65th Czech and Slovak Mathematical Olympiad

Let us show at first that Jane wins for $k=3$. Let us assume $3\times 3$ squares $A_1$, $A_2$ and $A_3$ (see the picture).

We will call the $3\times 3$ square covered if just one $1$ is in each its row and column. If Jane covers squares $A_1$, $A_2$ and $A_3$ without writing to other squares, she wins, because sums in all rows and columns are odd number $1$.



Fig. 3

It is obvious that if at most one $0$ (and no $1$) is written in any $3\times 3$ square after Nela's move, Jane can cover this square because of $k=3$. Jane has the following strategy: If Nela writes $0$ to any uncovered square $A_1$, $A_2$ or $A_3$, Jane covers it immediately. In the opposite case Jane covers any of the uncovered $3\times 3$ squares. Jane thus wins after three her triples of moves.

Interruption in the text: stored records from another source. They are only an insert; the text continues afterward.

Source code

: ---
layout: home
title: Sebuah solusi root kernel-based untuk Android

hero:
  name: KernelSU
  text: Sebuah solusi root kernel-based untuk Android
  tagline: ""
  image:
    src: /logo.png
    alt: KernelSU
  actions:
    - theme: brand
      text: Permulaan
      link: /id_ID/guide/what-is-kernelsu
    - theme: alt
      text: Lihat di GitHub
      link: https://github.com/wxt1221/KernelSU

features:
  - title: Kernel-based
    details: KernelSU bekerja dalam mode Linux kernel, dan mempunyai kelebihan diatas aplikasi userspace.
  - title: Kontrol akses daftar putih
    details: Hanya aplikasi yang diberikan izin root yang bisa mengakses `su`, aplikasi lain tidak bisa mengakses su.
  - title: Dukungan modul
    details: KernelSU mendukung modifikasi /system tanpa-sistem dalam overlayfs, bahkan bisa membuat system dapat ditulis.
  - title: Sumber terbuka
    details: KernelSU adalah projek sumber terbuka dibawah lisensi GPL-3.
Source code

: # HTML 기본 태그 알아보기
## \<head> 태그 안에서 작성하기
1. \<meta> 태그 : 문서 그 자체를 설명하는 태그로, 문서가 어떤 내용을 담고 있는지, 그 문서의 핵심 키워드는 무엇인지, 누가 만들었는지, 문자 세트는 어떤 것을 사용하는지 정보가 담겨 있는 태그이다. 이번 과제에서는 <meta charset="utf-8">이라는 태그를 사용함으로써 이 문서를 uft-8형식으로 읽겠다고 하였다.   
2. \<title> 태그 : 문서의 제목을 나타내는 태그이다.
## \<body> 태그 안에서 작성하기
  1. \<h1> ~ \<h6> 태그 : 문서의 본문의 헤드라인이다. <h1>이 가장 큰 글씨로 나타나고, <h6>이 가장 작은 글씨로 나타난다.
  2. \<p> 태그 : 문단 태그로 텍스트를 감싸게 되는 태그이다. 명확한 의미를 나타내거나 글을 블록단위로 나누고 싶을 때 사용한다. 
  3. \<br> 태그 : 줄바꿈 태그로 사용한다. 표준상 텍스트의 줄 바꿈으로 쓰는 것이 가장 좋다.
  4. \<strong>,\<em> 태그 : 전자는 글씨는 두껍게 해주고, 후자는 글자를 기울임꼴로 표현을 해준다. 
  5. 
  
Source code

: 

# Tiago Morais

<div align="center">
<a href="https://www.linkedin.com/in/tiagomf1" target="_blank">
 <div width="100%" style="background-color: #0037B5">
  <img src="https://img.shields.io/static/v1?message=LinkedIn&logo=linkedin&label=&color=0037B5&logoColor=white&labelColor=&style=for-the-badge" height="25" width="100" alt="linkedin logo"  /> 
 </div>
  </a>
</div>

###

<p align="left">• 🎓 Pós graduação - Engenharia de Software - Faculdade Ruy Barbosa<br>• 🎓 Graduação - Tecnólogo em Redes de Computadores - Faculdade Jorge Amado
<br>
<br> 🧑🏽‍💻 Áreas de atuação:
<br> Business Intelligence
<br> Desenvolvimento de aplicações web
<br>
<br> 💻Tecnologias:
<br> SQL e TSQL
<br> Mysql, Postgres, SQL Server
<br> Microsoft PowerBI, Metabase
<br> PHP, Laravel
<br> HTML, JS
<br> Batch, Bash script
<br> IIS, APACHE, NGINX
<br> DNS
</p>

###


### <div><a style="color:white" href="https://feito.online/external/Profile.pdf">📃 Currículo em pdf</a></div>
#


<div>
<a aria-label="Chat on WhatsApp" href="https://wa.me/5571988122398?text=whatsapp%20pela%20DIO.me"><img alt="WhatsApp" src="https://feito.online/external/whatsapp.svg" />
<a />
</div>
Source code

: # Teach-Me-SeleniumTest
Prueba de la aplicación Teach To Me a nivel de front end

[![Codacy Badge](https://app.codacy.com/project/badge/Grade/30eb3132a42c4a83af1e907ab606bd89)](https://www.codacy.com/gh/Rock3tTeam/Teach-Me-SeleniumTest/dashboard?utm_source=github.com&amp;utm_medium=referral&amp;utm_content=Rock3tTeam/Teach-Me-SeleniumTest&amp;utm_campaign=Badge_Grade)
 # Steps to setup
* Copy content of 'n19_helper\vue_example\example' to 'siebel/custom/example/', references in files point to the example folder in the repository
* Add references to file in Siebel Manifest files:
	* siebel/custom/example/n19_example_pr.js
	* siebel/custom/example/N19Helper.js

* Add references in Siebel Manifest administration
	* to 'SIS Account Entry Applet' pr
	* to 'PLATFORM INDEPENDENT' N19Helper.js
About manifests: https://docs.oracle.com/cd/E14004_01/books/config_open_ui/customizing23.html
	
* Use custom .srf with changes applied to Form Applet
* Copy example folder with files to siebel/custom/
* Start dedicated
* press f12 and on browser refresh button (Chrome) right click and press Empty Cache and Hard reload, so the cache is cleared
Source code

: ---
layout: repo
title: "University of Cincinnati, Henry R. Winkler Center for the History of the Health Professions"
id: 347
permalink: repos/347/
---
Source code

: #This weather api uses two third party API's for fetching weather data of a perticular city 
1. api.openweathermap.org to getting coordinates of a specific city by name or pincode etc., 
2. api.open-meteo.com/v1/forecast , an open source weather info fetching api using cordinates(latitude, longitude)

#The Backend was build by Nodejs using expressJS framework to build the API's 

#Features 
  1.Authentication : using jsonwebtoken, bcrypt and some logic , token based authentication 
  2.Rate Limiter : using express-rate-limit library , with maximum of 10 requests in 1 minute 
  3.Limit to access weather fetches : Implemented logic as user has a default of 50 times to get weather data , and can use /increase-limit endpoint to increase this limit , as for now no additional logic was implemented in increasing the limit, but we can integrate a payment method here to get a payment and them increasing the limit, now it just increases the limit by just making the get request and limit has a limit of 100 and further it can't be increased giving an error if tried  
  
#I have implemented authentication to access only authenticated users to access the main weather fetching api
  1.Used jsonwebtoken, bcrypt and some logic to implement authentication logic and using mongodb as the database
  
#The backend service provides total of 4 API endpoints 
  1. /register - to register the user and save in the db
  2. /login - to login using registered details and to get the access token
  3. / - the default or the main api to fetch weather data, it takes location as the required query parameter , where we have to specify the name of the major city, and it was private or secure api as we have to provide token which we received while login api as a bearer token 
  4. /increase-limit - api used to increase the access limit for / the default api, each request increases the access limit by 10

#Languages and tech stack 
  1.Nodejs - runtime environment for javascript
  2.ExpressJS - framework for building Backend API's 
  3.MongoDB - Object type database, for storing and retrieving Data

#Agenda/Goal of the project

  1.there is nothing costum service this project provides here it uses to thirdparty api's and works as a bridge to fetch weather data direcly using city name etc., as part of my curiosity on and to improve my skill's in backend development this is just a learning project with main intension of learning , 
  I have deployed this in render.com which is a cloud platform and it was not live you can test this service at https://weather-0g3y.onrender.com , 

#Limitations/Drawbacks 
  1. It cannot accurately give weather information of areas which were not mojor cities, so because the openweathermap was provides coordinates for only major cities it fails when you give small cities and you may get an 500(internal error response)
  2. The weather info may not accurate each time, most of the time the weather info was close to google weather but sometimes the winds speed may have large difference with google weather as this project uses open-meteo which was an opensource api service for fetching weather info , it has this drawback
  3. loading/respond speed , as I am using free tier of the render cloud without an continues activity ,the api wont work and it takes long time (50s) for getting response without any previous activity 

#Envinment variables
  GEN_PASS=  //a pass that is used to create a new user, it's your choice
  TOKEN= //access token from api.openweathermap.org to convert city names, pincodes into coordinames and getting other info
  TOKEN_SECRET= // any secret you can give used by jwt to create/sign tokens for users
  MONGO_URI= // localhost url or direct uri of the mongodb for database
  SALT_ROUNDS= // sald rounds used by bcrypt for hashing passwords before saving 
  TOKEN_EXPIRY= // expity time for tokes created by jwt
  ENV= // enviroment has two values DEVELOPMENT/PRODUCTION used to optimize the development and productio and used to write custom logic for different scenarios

We will show that Nela has winning strategy for $k\in \{1,2\}$. Let us realize that if Jane has some winning move, just $8$ rows and $8$ columns have odd sum before Jane's move, and the winning Jane's move is writing $1$ to the intersection of the only one "even" row with the only one "even" column. This implies that if Jane has winning move, this move is unique.

Now it is obvious Nela's winning strategy for $k=1$. If Jane has winning move after her move, Nela writes $0$ to this square and Jane loses her unique chance for win. In the opposite case Nela writes $0$ to some empty square. This move doesn't change parity of sums in rows and columns and Jane still hasn't winning move. This strategy allows Nela to fill out whole table without giving Jane chance to win.

In the case $k=2$ Nela will use the same strategy as for $k=1$. This strategy doesn't give Jane chance to win in her first move. In the second move Jane can't win because after that move the table contains even number of $1$'s which excludes possibility to be odd number $1$'s in every of (odd number) nine rows.

Conclusion. The least value $k$, for which Jane has winning strategy, is $k=3$.